Task statement – Count the lines in the entries that contain "LIST". Say the number and nothing more.

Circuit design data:
^^^^^^^^

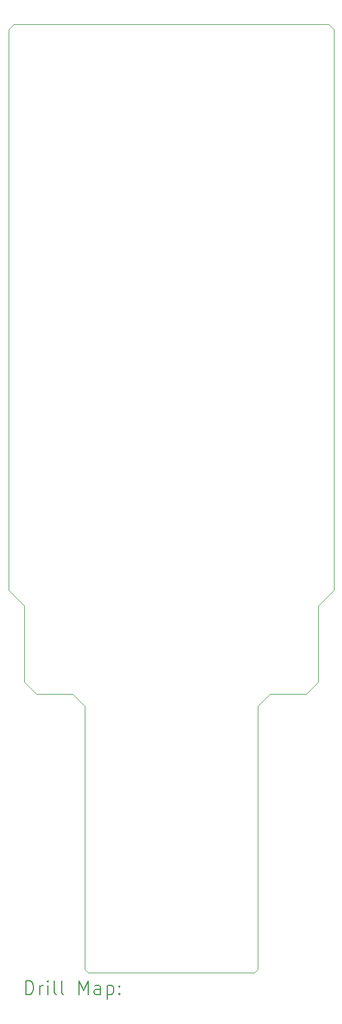
<source format=gbr>
%TF.GenerationSoftware,KiCad,Pcbnew,8.0.3-8.0.3-0~ubuntu24.04.1*%
%TF.CreationDate,2024-06-19T14:37:18-05:00*%
%TF.ProjectId,protopak64,70726f74-6f70-4616-9b36-342e6b696361,rev?*%
%TF.SameCoordinates,Original*%
%TF.FileFunction,Drillmap*%
%TF.FilePolarity,Positive*%
%FSLAX45Y45*%
G04 Gerber Fmt 4.5, Leading zero omitted, Abs format (unit mm)*
G04 Created by KiCad (PCBNEW 8.0.3-8.0.3-0~ubuntu24.04.1) date 2024-06-19 14:37:18*
%MOMM*%
%LPD*%
G01*
G04 APERTURE LIST*
%ADD10C,0.100000*%
%ADD11C,0.200000*%
G04 APERTURE END LIST*
D10*
X12065000Y-1600200D02*
X16687800Y-1600200D01*
X13106400Y-15468600D02*
X13106400Y-11607800D01*
X12395200Y-11430000D02*
X12217400Y-11252200D01*
X12928600Y-11430000D02*
X12395200Y-11430000D01*
X16535400Y-11252200D02*
X16535400Y-10134600D01*
X12217400Y-11252200D02*
X12217400Y-10134600D01*
X15646400Y-11607800D02*
X15824200Y-11430000D01*
X11988800Y-9906000D02*
X11988800Y-1676400D01*
X16687800Y-1600200D02*
X16764000Y-1676400D01*
X13106400Y-15468600D02*
X13157200Y-15519400D01*
X13157200Y-15519400D02*
X15595600Y-15519400D01*
X16357600Y-11430000D02*
X16535400Y-11252200D01*
X16357600Y-11430000D02*
X15824200Y-11430000D01*
X12065000Y-1600200D02*
X11988800Y-1676400D01*
X15595600Y-15519400D02*
X15646400Y-15468600D01*
X16764000Y-9906000D02*
X16535400Y-10134600D01*
X16764000Y-1676400D02*
X16764000Y-9906000D01*
X12217400Y-10134600D02*
X11988800Y-9906000D01*
X13106400Y-11607800D02*
X12928600Y-11430000D01*
X15646400Y-15468600D02*
X15646400Y-11607800D01*
D11*
X12244577Y-15835884D02*
X12244577Y-15635884D01*
X12244577Y-15635884D02*
X12292196Y-15635884D01*
X12292196Y-15635884D02*
X12320767Y-15645408D01*
X12320767Y-15645408D02*
X12339815Y-15664455D01*
X12339815Y-15664455D02*
X12349339Y-15683503D01*
X12349339Y-15683503D02*
X12358862Y-15721598D01*
X12358862Y-15721598D02*
X12358862Y-15750169D01*
X12358862Y-15750169D02*
X12349339Y-15788265D01*
X12349339Y-15788265D02*
X12339815Y-15807312D01*
X12339815Y-15807312D02*
X12320767Y-15826360D01*
X12320767Y-15826360D02*
X12292196Y-15835884D01*
X12292196Y-15835884D02*
X12244577Y-15835884D01*
X12444577Y-15835884D02*
X12444577Y-15702550D01*
X12444577Y-15740646D02*
X12454101Y-15721598D01*
X12454101Y-15721598D02*
X12463624Y-15712074D01*
X12463624Y-15712074D02*
X12482672Y-15702550D01*
X12482672Y-15702550D02*
X12501720Y-15702550D01*
X12568386Y-15835884D02*
X12568386Y-15702550D01*
X12568386Y-15635884D02*
X12558862Y-15645408D01*
X12558862Y-15645408D02*
X12568386Y-15654931D01*
X12568386Y-15654931D02*
X12577910Y-15645408D01*
X12577910Y-15645408D02*
X12568386Y-15635884D01*
X12568386Y-15635884D02*
X12568386Y-15654931D01*
X12692196Y-15835884D02*
X12673148Y-15826360D01*
X12673148Y-15826360D02*
X12663624Y-15807312D01*
X12663624Y-15807312D02*
X12663624Y-15635884D01*
X12796958Y-15835884D02*
X12777910Y-15826360D01*
X12777910Y-15826360D02*
X12768386Y-15807312D01*
X12768386Y-15807312D02*
X12768386Y-15635884D01*
X13025529Y-15835884D02*
X13025529Y-15635884D01*
X13025529Y-15635884D02*
X13092196Y-15778741D01*
X13092196Y-15778741D02*
X13158862Y-15635884D01*
X13158862Y-15635884D02*
X13158862Y-15835884D01*
X13339815Y-15835884D02*
X13339815Y-15731122D01*
X13339815Y-15731122D02*
X13330291Y-15712074D01*
X13330291Y-15712074D02*
X13311243Y-15702550D01*
X13311243Y-15702550D02*
X13273148Y-15702550D01*
X13273148Y-15702550D02*
X13254101Y-15712074D01*
X13339815Y-15826360D02*
X13320767Y-15835884D01*
X13320767Y-15835884D02*
X13273148Y-15835884D01*
X13273148Y-15835884D02*
X13254101Y-15826360D01*
X13254101Y-15826360D02*
X13244577Y-15807312D01*
X13244577Y-15807312D02*
X13244577Y-15788265D01*
X13244577Y-15788265D02*
X13254101Y-15769217D01*
X13254101Y-15769217D02*
X13273148Y-15759693D01*
X13273148Y-15759693D02*
X13320767Y-15759693D01*
X13320767Y-15759693D02*
X13339815Y-15750169D01*
X13435053Y-15702550D02*
X13435053Y-15902550D01*
X13435053Y-15712074D02*
X13454101Y-15702550D01*
X13454101Y-15702550D02*
X13492196Y-15702550D01*
X13492196Y-15702550D02*
X13511243Y-15712074D01*
X13511243Y-15712074D02*
X13520767Y-15721598D01*
X13520767Y-15721598D02*
X13530291Y-15740646D01*
X13530291Y-15740646D02*
X13530291Y-15797788D01*
X13530291Y-15797788D02*
X13520767Y-15816836D01*
X13520767Y-15816836D02*
X13511243Y-15826360D01*
X13511243Y-15826360D02*
X13492196Y-15835884D01*
X13492196Y-15835884D02*
X13454101Y-15835884D01*
X13454101Y-15835884D02*
X13435053Y-15826360D01*
X13616005Y-15816836D02*
X13625529Y-15826360D01*
X13625529Y-15826360D02*
X13616005Y-15835884D01*
X13616005Y-15835884D02*
X13606482Y-15826360D01*
X13606482Y-15826360D02*
X13616005Y-15816836D01*
X13616005Y-15816836D02*
X13616005Y-15835884D01*
X13616005Y-15712074D02*
X13625529Y-15721598D01*
X13625529Y-15721598D02*
X13616005Y-15731122D01*
X13616005Y-15731122D02*
X13606482Y-15721598D01*
X13606482Y-15721598D02*
X13616005Y-15712074D01*
X13616005Y-15712074D02*
X13616005Y-15731122D01*
M02*

</source>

^^^^^^^^

Task result – 2